Task => Please output the material between the lines holding "order: Cucurbitales" and "scientific name: Pennisetia hylaeiformis", inclusive, as a two-column CSV headed field and value. Give one row per line, with each entry in its own quoted field and any line breaks replaced by spaces.

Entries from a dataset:

-=-=-

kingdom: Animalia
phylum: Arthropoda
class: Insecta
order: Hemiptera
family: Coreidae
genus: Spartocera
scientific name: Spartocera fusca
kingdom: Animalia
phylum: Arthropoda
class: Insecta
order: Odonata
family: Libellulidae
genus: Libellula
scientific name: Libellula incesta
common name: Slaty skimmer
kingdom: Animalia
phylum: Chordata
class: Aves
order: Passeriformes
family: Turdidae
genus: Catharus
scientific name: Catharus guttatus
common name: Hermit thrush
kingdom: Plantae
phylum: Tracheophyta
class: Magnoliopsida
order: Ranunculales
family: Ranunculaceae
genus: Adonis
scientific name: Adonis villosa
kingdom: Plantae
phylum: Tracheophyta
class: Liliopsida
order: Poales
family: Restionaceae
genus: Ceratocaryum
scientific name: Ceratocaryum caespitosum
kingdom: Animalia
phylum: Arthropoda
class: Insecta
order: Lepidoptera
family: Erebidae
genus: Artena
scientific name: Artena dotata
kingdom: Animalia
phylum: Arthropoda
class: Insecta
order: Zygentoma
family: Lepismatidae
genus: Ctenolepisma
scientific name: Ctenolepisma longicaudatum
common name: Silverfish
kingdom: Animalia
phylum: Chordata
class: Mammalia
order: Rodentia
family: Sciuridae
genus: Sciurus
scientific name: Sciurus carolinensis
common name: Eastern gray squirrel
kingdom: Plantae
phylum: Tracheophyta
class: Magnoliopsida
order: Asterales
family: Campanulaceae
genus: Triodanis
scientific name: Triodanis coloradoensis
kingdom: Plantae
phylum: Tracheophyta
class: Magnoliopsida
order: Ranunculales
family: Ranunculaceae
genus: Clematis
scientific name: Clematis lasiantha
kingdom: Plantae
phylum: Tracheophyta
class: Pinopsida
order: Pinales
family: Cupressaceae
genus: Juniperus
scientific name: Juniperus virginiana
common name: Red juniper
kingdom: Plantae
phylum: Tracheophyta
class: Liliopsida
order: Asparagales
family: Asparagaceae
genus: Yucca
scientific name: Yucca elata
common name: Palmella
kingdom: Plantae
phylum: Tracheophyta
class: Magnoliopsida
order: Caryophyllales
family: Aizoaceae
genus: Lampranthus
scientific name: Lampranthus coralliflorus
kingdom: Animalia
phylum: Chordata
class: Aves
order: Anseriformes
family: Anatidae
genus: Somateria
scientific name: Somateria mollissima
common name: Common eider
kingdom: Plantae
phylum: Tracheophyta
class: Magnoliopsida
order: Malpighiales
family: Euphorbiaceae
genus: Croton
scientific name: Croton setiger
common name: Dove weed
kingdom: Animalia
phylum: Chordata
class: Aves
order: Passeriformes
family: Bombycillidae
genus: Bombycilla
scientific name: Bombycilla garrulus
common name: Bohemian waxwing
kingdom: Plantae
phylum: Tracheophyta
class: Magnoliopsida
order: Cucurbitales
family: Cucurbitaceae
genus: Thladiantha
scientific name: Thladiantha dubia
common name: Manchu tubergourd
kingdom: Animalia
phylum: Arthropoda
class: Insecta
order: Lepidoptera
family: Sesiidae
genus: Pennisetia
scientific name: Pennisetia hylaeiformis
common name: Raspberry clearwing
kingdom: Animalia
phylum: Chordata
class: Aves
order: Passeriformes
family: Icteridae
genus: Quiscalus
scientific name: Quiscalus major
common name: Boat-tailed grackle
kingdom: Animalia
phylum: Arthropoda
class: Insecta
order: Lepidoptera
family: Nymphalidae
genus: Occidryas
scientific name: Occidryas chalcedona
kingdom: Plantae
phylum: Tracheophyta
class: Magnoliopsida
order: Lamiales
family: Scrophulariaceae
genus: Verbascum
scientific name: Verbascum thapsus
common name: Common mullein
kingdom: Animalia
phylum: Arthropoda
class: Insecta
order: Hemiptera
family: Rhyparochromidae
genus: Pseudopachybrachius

-=-=-

The solution =>
field,value
"order:","Cucurbitales"
"family:","Cucurbitaceae"
"genus:","Thladiantha"
"scientific name:","Thladiantha dubia"
"common name:","Manchu tubergourd"
"kingdom:","Animalia"
"phylum:","Arthropoda"
"class:","Insecta"
"order:","Lepidoptera"
"family:","Sesiidae"
"genus:","Pennisetia"
"scientific name:","Pennisetia hylaeiformis"